Booker, who has committed himself to working across the aisle to get criminal justice fixes written into federal law, called Biden, who wrote the 1994 crime bill as chair of the Senate Judiciary Committee, an “architect” of mass incarceration.

“We have a system right now that's broken,” he said. “And if you want to compare records — and frankly I'm shocked that you do — I am happy to do that. Because all the problems that [Biden] is talking about that he created, I actually led the bill that got passed into law that reverses the damage that your bills, that you were, frankly, to correct you, Mr. Vice President, you were bragging, calling it the Biden crime bill up until 2015.”

But where will black voters come down? And how will they decide? Black voters who spoke with BuzzFeed News in interviews said they would watch for how the candidates interact, including Detroiter Joe Carswell, who voted for Obama in 2008 and 2012 and voted for Bernie Sanders in the 2016 Democratic primary, before ultimately voting for Hillary Clinton in the general election. Others expressed an affinity for Harris.

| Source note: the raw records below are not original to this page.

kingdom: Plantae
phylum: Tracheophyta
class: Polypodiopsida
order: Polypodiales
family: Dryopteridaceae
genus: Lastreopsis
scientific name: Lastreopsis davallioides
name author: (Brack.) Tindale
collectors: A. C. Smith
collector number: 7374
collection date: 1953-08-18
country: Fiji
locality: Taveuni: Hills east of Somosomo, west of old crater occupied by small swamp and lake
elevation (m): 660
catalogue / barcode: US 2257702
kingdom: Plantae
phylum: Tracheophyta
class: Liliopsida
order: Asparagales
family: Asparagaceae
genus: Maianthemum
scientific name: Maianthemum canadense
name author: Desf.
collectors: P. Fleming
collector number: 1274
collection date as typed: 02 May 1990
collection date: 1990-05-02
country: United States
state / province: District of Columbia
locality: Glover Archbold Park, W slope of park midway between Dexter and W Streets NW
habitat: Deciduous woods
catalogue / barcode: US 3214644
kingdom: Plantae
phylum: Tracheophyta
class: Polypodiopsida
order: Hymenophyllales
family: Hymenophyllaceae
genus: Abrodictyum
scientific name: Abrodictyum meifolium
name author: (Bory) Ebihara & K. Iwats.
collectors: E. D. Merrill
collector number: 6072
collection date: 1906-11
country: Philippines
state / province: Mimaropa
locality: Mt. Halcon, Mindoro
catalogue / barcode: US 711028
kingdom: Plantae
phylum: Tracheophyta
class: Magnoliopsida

Most are undecided and waiting for the field to whittle itself down before taking a closer look at the candidates’ positions.

But both senators have a determination to see Biden’s candidacy stumble. During a guest appearance on the comic Larry Wilmore’s Black on the Air podcast last month, Booker was asked if he was jealous that Harris had landed a shot with her personal story in the first debate about being bused to school as a child, in spite of Biden’s opposition to the practice as a means of desegregating public schools.

“Kamala is like my sister,” said Booker. “I was happy for her.”